- Endora: [Darrin is sleeping on the couch] What a lovely looking couple
- [referring to Darrin]
- Endora: except for him. Does his mouth always gape open like that.
- Samantha Stephens: Only when he's sleeping.
- Endora: Oh, Samantha. I don't understand you at all. I mean, if you had to marry a mortal, at least you could have chosen a better-looking specimen.
- Samantha Stephens: I like the way he looks. Besides I didn't marry Darrin just for his looks.
- Endora: What else, his vivacious personality?
- Samantha Stephens: No one sparkles when they're asleep. Anyway, I think he's quite handsome.
- Endora: You're joking.
- Samantha Stephens: He's got very good features.
- Endora: Name one.
- Samantha Stephens: Well, he has a nice firm jaw.

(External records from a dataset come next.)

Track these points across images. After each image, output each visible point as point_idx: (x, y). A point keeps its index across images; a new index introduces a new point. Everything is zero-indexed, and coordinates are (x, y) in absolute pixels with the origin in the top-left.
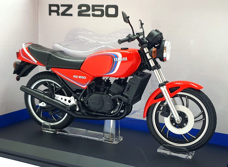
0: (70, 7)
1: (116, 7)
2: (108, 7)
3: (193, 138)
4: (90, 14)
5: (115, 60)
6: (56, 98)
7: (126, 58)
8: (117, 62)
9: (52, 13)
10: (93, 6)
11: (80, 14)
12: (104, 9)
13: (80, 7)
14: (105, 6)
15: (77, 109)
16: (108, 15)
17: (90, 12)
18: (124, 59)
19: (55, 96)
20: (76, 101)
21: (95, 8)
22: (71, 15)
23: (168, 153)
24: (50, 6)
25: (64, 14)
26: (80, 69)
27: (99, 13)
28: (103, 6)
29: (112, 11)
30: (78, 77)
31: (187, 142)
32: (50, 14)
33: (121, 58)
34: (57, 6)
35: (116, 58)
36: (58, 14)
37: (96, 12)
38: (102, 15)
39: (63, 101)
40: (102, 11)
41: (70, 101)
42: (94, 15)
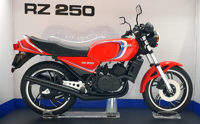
0: (47, 6)
1: (93, 8)
2: (85, 7)
3: (178, 103)
4: (68, 13)
5: (121, 46)
6: (64, 84)
7: (131, 44)
8: (124, 48)
9: (28, 12)
10: (71, 6)
11: (58, 13)
12: (81, 9)
13: (58, 6)
14: (82, 7)
15: (86, 92)
16: (85, 14)
17: (68, 11)
18: (129, 45)
19: (63, 82)
20: (84, 84)
21: (73, 8)
22: (49, 14)
23: (162, 117)
24: (26, 5)
25: (41, 12)
26: (86, 56)
27: (77, 12)
28: (80, 6)
29: (88, 11)
30: (86, 63)
31: (174, 107)
32: (26, 12)
33: (127, 45)
34: (34, 5)
35: (123, 45)
36: (35, 13)
37: (73, 11)
38: (79, 14)
39: (72, 86)
40: (80, 11)
41: (78, 86)
42: (71, 14)
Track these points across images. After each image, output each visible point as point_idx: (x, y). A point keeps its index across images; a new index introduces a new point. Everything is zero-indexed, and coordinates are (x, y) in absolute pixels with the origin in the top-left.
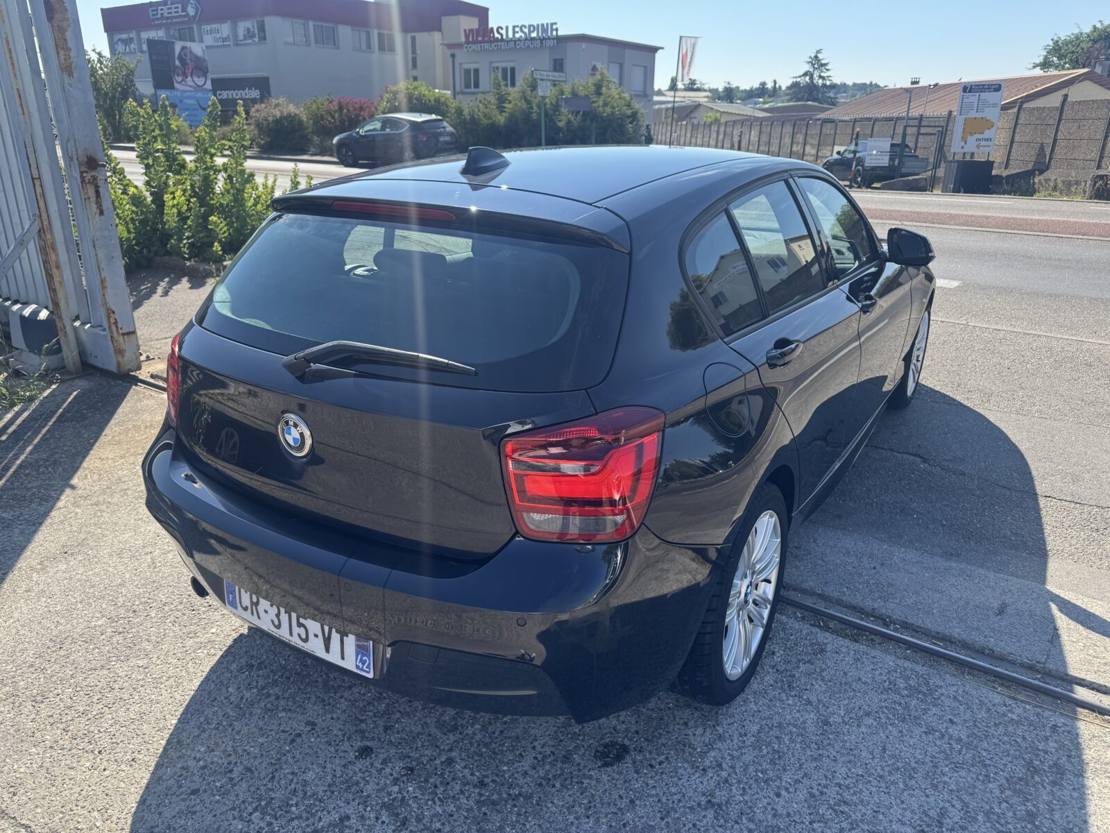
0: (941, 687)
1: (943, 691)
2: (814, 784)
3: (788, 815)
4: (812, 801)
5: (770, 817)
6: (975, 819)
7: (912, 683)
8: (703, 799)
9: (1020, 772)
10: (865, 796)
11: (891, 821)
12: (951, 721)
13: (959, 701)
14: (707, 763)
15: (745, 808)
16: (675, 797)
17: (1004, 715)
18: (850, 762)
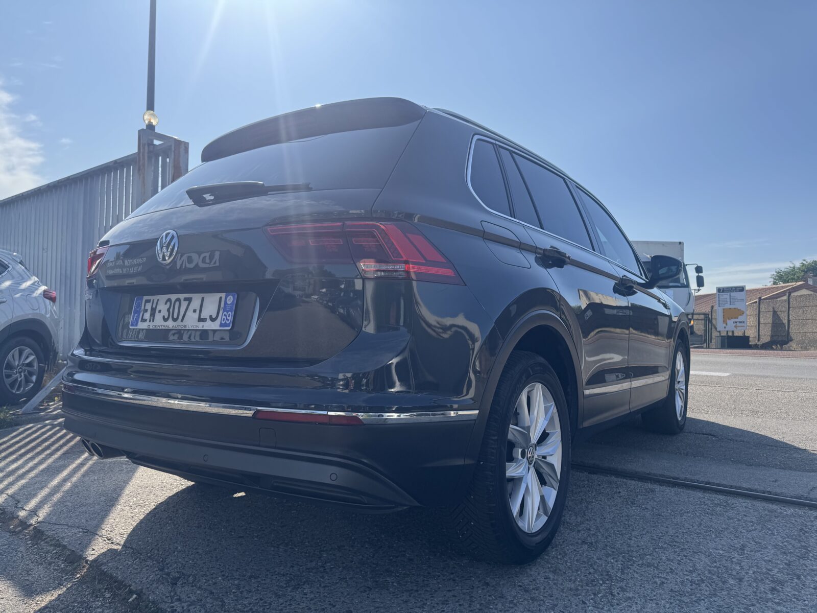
0: (736, 503)
1: (738, 505)
2: (653, 535)
3: (638, 546)
4: (653, 541)
5: (626, 547)
6: (767, 548)
7: (715, 502)
8: (580, 540)
9: (795, 532)
10: (689, 539)
11: (709, 549)
12: (744, 515)
13: (750, 509)
14: (580, 529)
15: (608, 544)
16: (560, 541)
17: (781, 513)
18: (677, 528)
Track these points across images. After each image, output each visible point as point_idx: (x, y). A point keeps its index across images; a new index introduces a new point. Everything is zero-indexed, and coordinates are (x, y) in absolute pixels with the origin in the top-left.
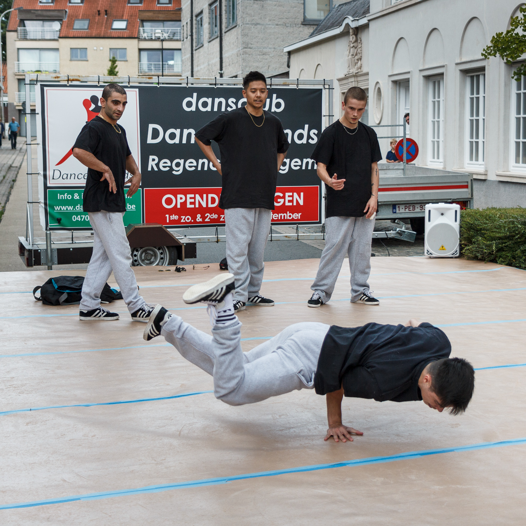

- Endora: You like lantern jaws?
- Samantha Stephens: He's got a nice mouth.
- Endora: 'Slack' is a better word.
- Samantha Stephens: How about his eyes?
- Endora: Beady.
- Samantha Stephens: Darrin, are you mad at me?
- Darrin Stephens: No, that's not the word.
- Samantha Stephens: Furious?
- Darrin Stephens: You're getting warmer.
- Darrin Stephens: Joe, has your wife ever tried to change your face?
- Bartender: Twice. Once with a rolling pin, and once with a seven-iron.
- Gladys Kravitz: Abner, believe me, there was a strange lady driving their car.
- Abner Kravitz: There's only one strange lady around here, Gladys.